By the final whistle, Missouri had prevailed 34-14, a score that will reverberate through the think-tank circuit for weeks. Brookings fellows will pen treatises on “The Fragility of Southern Soft Power.” The Lowy Institute will host a panel: “From Columbia to Columbia: Interstate Rivalry in the Indo-Pacific Century.” Somewhere in Davos, a man in a fleece vest will use the phrase “SEC East asymmetry” and be applauded softly.
And what of the ordinary humans who merely wished to drink beer and yell at large men in tights? They filed out into the Carolina night, blissfully unaware that their heartbreak had been securitized, bundled, and sold to a sovereign wealth fund in Abu Dhabi. The stadium lights dimmed, the marching band played something that sounded vaguely like the Battle Hymn of the Republic remixed by a DJ in Ibiza, and the world spun on—imperceptibly but measurably—toward its next manufactured crisis.

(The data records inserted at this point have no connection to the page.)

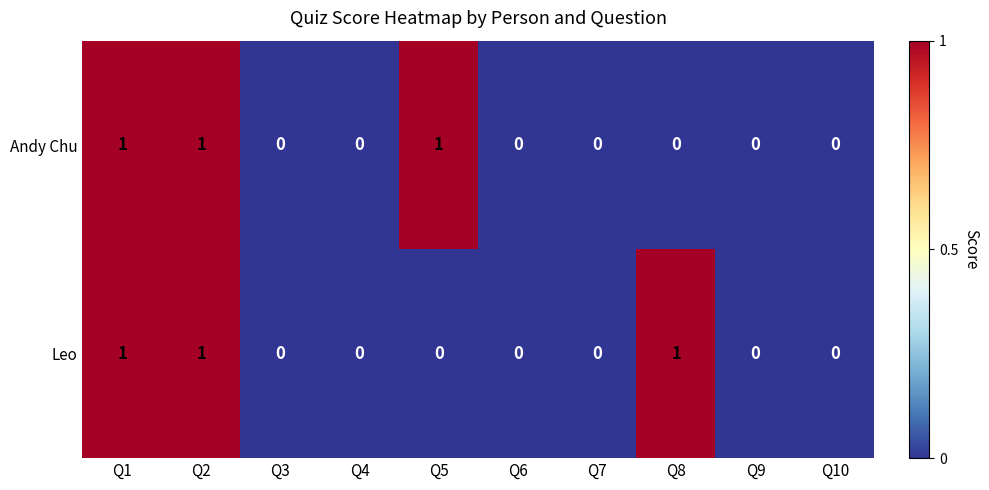

The Andy Chu series shows 0 at Q6. True or false?

True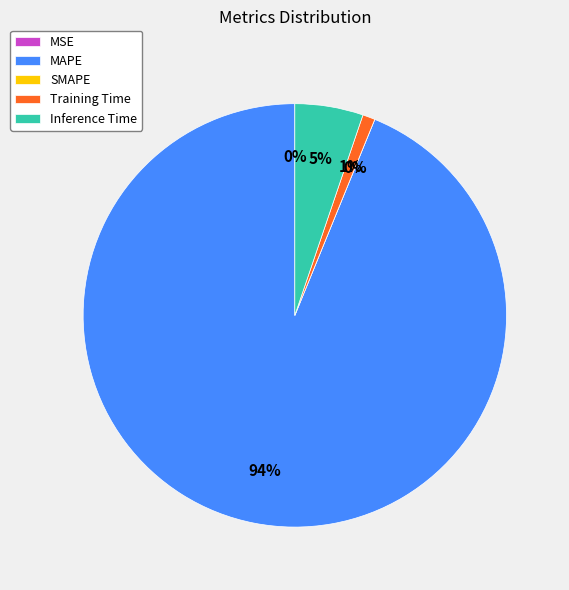

Is it true that Inference Time is 1% of the pie?

False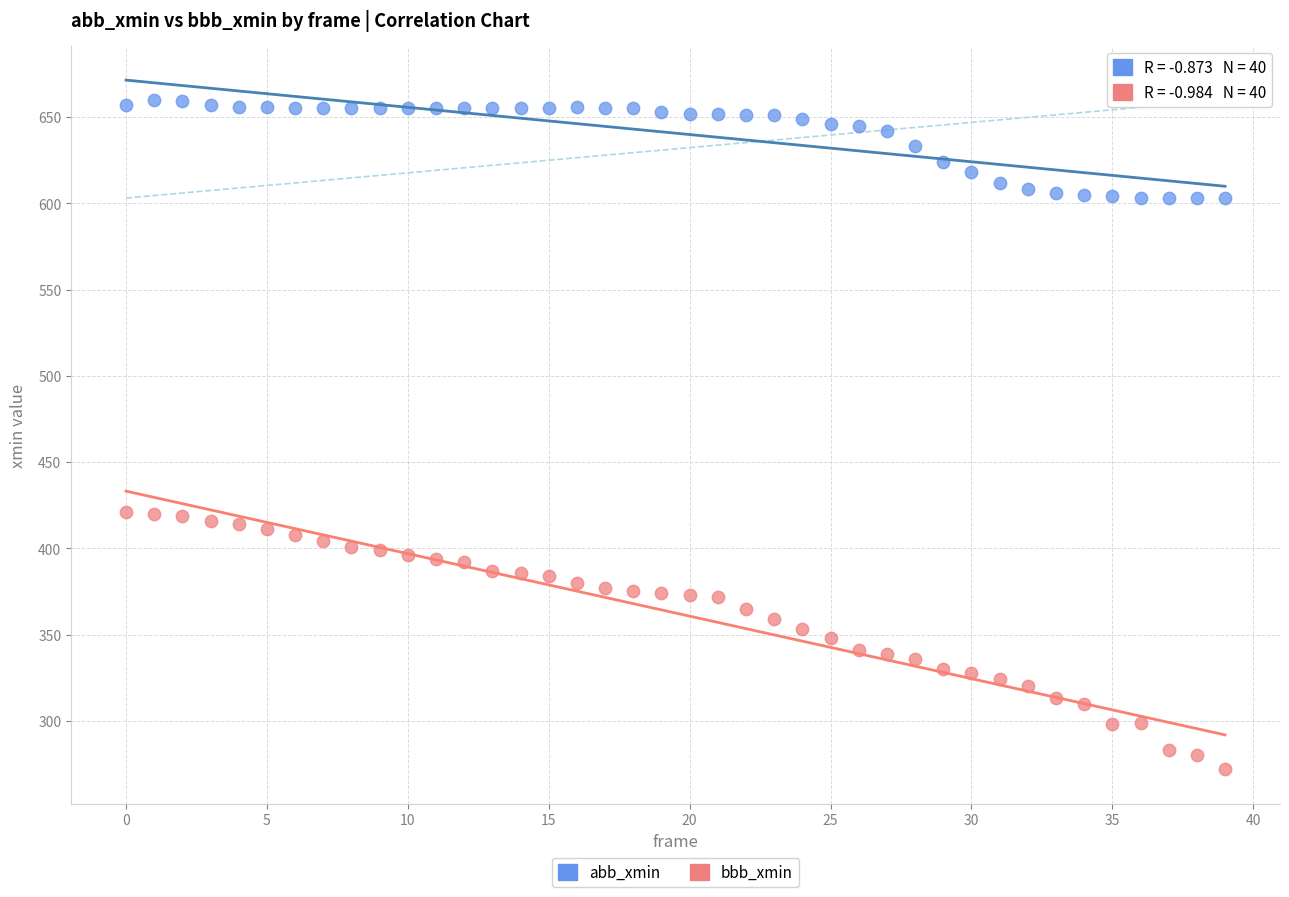

Which series has the largest Y range (max minus min)?

bbb_xmin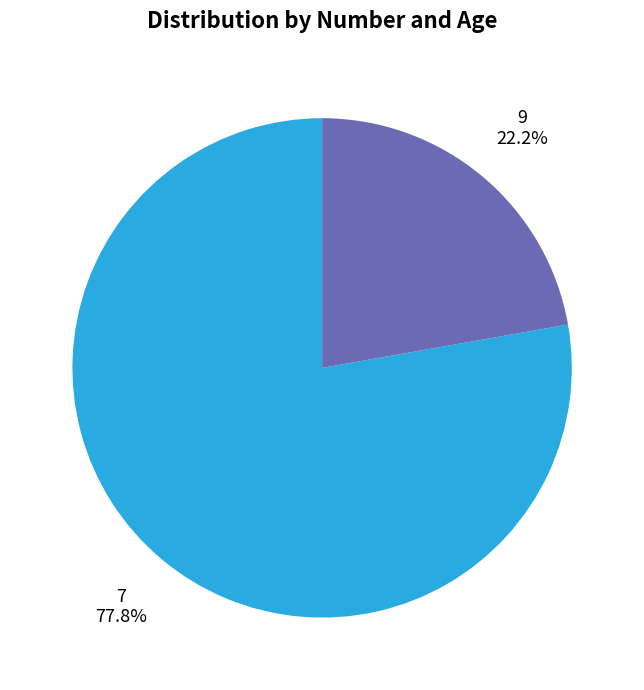

Does 9 account for over 50% of the chart?

No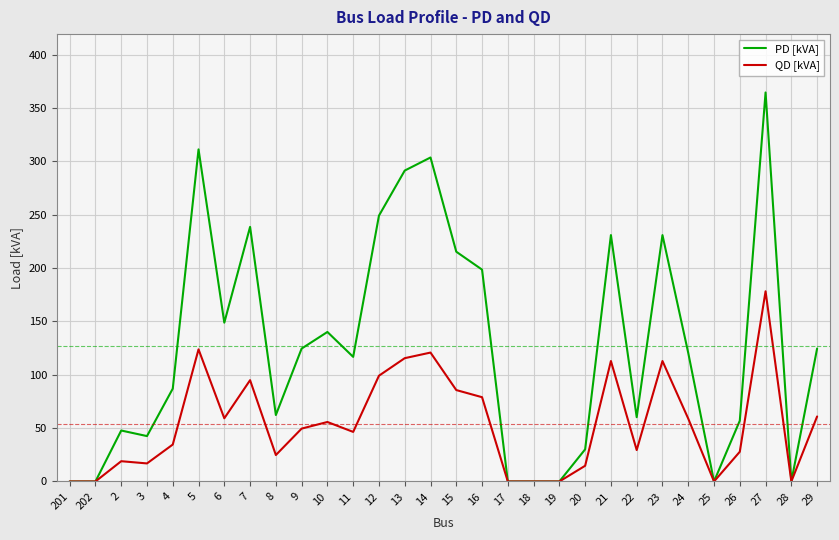

Which series has the widest spread of values?

PD [kVA]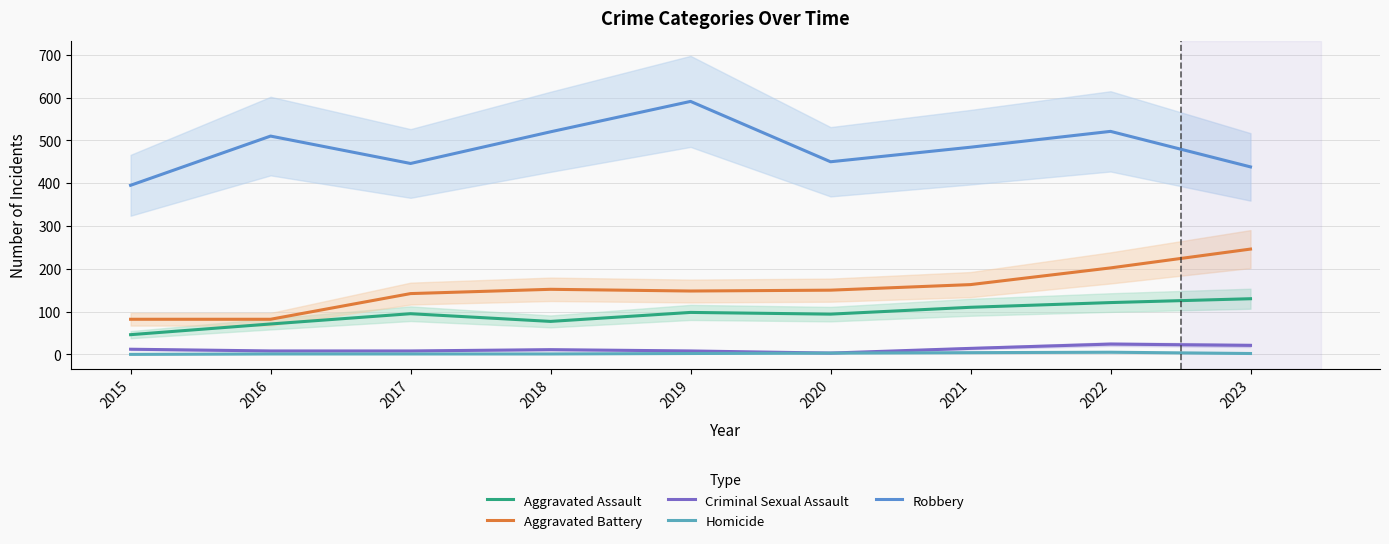

How many interior local valleys does the Criminal Sexual Assault series have?

1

In the end, South Carolina vs Missouri wasn’t about football. It was about us: a species capable of turning a regional turf war into a referendum on the liberal international order, then forgetting it by Monday. Which, come to think of it, is the most American export of all—short attention spans, long memories for grievance, and a talent for monetizing both.
Sleep tight, planet. The season’s young, and Ohio State hasn’t even played yet.